Chief of the High Command
- In office 26 November 2025 – 27 November 2025
- President: Vacant
- Prime Minister: Braima Camará
- Preceded by: Office established Umaro Sissoco Embaló (as President)
- Succeeded by: Horta Inta-A Na Man

Head of the Military Office of the Presidency
- Incumbent
- Assumed office 24 February 2021
- President: Umaro Sissoco Embaló Vacant Horta Inta-A Na Man (transitional)
- Preceded by: António Abel

Personal details
- Born: 15 August 1960 (age 65)^{[citation needed]}

Military service
- Allegiance: Guinea-Bissau
- Branch/service: Revolutionary Armed Forces of the People
- Rank: Brigadier general

= Dinis Incanha =

Bissau-Guinean military officer

Dinis Incanha (Note: Also spelled N'Tchama and N'Canha.) (born 15 August 1960) is a Bissau-Guinean brigadier general who led the 2025 coup d'état becoming the Chief of the High Military Command for the Restoration of National Security and Public Order afterwards. Before the coup, he served as the head of the military office of the presidency. He was Guinea-Bissau's de facto leader as Spokesperson of the military junta for a day from 26 to 27 November 2025 after leading the coup d'état, becoming the shortest-serving head of state in Bissau-Guinean history.

He was appointed the presidency's military office head (Chefe da Casa Militar da Presidência) in February 2021 replacing General António Abel. He was a colonel then but was later promoted to brigadier general.

In a televised announcement on 26 November 2025, Incanha announced that the military had taken "total control" of the country and had arrested President Umaro Sissoco Embaló, as well as other leaders, and announced the establishment of the High Military Command for the Restoration of National Security and Public Order. He stated that it would rule the country until further notice and appealed for calm among the populace. Incanha suspended all political institutions and media outlets and the electoral process, closed international borders, and imposed an indefinite overnight curfew.

* * * * * * *

◆ Task: Copy the passage of the Dinis Incanha article word for word, starting with "Bissau-Guinean military officer" and going on through "in Bissau-Guinean history.".

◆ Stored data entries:
* * * * * * *

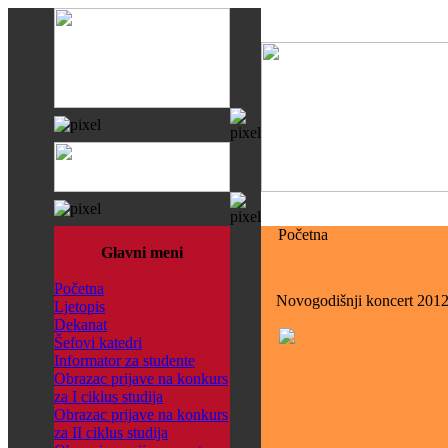
Početna
Glavni meni
Početna
Novogodišnji koncert 2012. 
Ljetopis
Dekanat
Šefovi katedri
Informator za studente
Obrazac prijave na konkurs
za I ciklus studija
Obrazac prijave na konkurs
za II ciklus studija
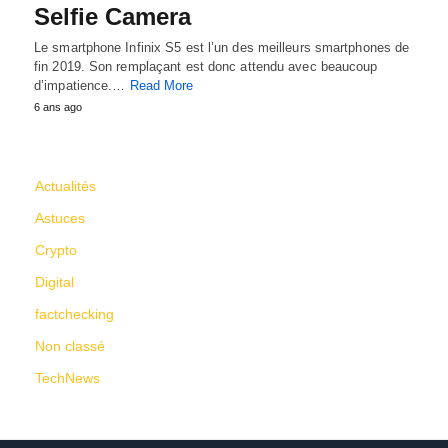
Selfie Camera
Le smartphone Infinix S5 est l’un des meilleurs smartphones de
fin 2019. Son remplaçant est donc attendu avec beaucoup
d’impatience.…
Read More
6 ans ago
CATÉGORIES
Actualités
Astuces
Crypto
Digital
factchecking
Non classé
TechNews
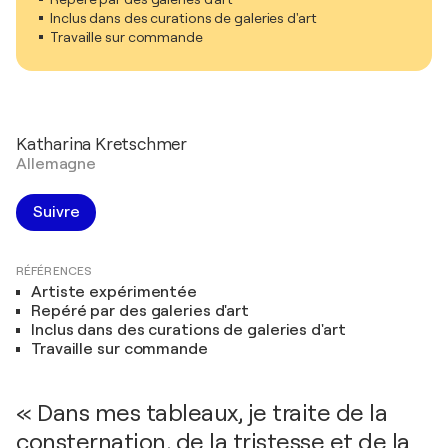
Inclus dans des curations de galeries d'art
Travaille sur commande
Katharina Kretschmer
Allemagne
Suivre
RÉFÉRENCES
Artiste expérimentée
Repéré par des galeries d'art
Inclus dans des curations de galeries d'art
Travaille sur commande
« Dans mes tableaux, je traite de la
consternation, de la tristesse et de la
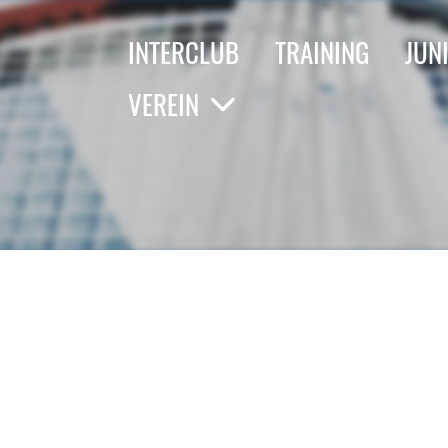
INTERCLUB
TRAINING
JUN
VEREIN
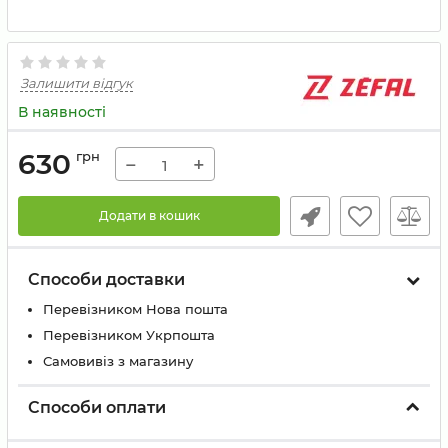
Залишити відгук
В наявності
630
грн
−
+
Додати в кошик
Способи доставки
Перевізником Нова пошта
Перевізником Укрпошта
Самовивіз з магазину
Способи оплати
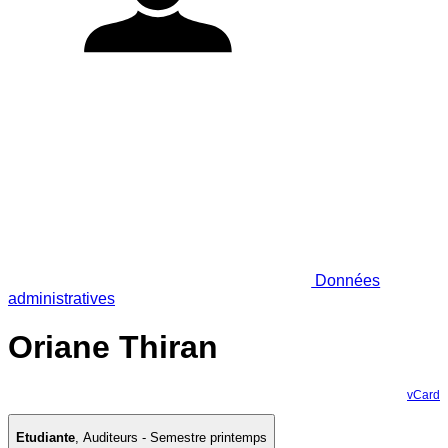
Données
administratives
Oriane Thiran
vCard
Etudiante
,
Auditeurs - Semestre printemps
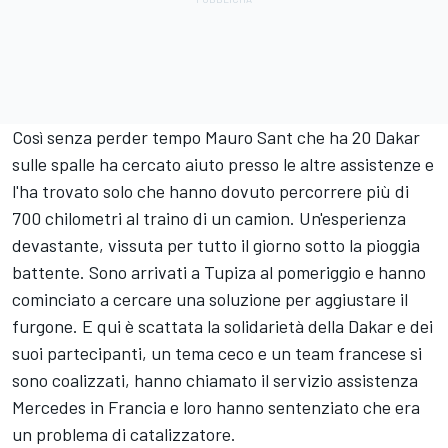
Così senza perder tempo Mauro Sant che ha 20 Dakar
sulle spalle ha cercato aiuto presso le altre assistenze e
l'ha trovato solo che hanno dovuto percorrere più di
700 chilometri al traino di un camion. Un'esperienza
devastante, vissuta per tutto il giorno sotto la pioggia
battente. Sono arrivati a Tupiza al pomeriggio e hanno
cominciato a cercare una soluzione per aggiustare il
furgone. E qui è scattata la solidarietà della Dakar e dei
suoi partecipanti, un tema ceco e un team francese si
sono coalizzati, hanno chiamato il servizio assistenza
Mercedes in Francia e loro hanno sentenziato che era
un problema di catalizzatore.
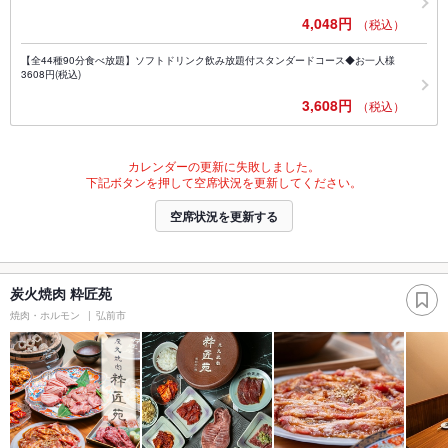
4,048円
（税込）
【全44種90分食べ放題】ソフトドリンク飲み放題付スタンダードコース◆お一人様
3608円(税込)
3,608円
（税込）
カレンダーの更新に失敗しました。
下記ボタンを押して空席状況を更新してください。
空席状況を更新する
炭火焼肉 粋匠苑
焼肉・ホルモン
弘前市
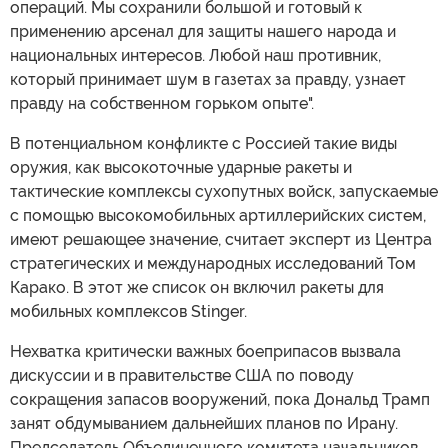
операций. Мы сохранили большой и готовый к
применению арсенал для защиты нашего народа и
национальных интересов. Любой наш противник,
который принимает шум в газетах за правду, узнает
правду на собственном горьком опыте".
В потенциальном конфликте с Россией такие виды
оружия, как высокоточные ударные ракеты и
тактические комплексы сухопутных войск, запускаемые
с помощью высокомобильных артиллерийских систем,
имеют решающее значение, считает эксперт из Центра
стратегических и международных исследований Том
Карако. В этот же список он включил ракеты для
мобильных комплексов Stinger.
Нехватка критически важных боеприпасов вызвала
дискуссии и в правительстве США по поводу
сокращения запасов вооружений, пока Дональд Трамп
занят обдумыванием дальнейших планов по Ирану.
Председатель Объединенного комитета начальников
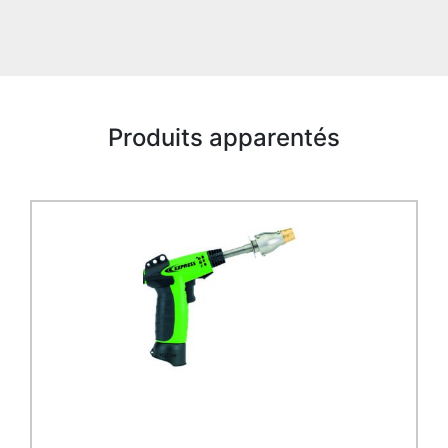
Produits apparentés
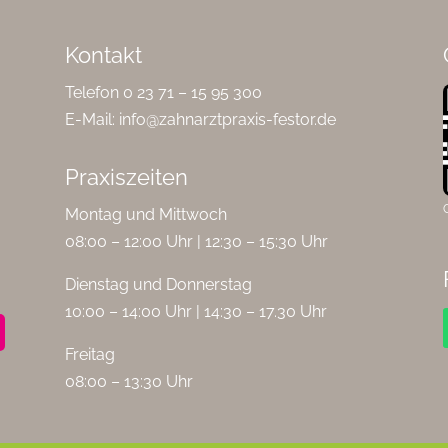
Kontakt
Telefon 0 23 71 – 15 95 300
E-Mail:
info@zahnarztpraxis-festor.de
Praxiszeiten
Montag und Mittwoch
08:00 – 12:00 Uhr | 12:30 – 15:30 Uhr
Dienstag und Donnerstag
10:00 – 14:00 Uhr | 14:30 – 17.30 Uhr
Freitag
08:00 – 13:30 Uhr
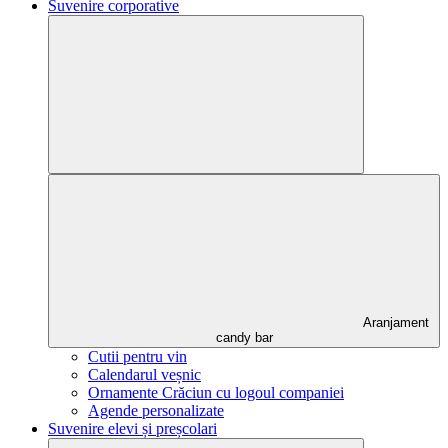
Suvenire corporative
Aranjament
candy bar
Cutii pentru vin
Calendarul veșnic
Ornamente Crăciun cu logoul companiei
Agende personalizate
Suvenire elevi și preșcolari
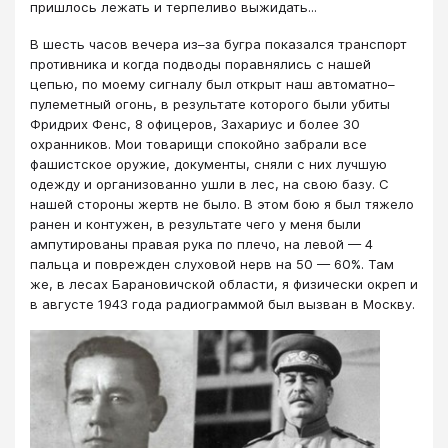
пришлось лежать и терпеливо выжидать...
В шесть часов вечера из–за бугра показался транспорт
противника и когда подводы поравнялись с нашей
цепью, по моему сигналу был открыт наш автоматно–
пулеметный огонь, в результате которого были убиты
Фридрих Фенс, 8 офицеров, Захариус и более 30
охранников. Мои товарищи спокойно забрали все
фашистское оружие, документы, сняли с них лучшую
одежду и организованно ушли в лес, на свою базу. С
нашей стороны жертв не было. В этом бою я был тяжело
ранен и контужен, в результате чего у меня были
ампутированы правая рука по плечо, на левой — 4
пальца и поврежден слуховой нерв на 50 — 60%. Там
же, в лесах Барановичской области, я физически окреп и
в августе 1943 года радиограммой был вызван в Москву.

* * * * * * *

◆ Solution to the exercise:
Bissau-Guinean military officer

Dinis Incanha (Note: Also spelled N'Tchama and N'Canha.) (born 15 August 1960) is a Bissau-Guinean brigadier general who led the 2025 coup d'état becoming the Chief of the High Military Command for the Restoration of National Security and Public Order afterwards. Before the coup, he served as the head of the military office of the presidency. He was Guinea-Bissau's de facto leader as Spokesperson of the military junta for a day from 26 to 27 November 2025 after leading the coup d'état, becoming the shortest-serving head of state in Bissau-Guinean history.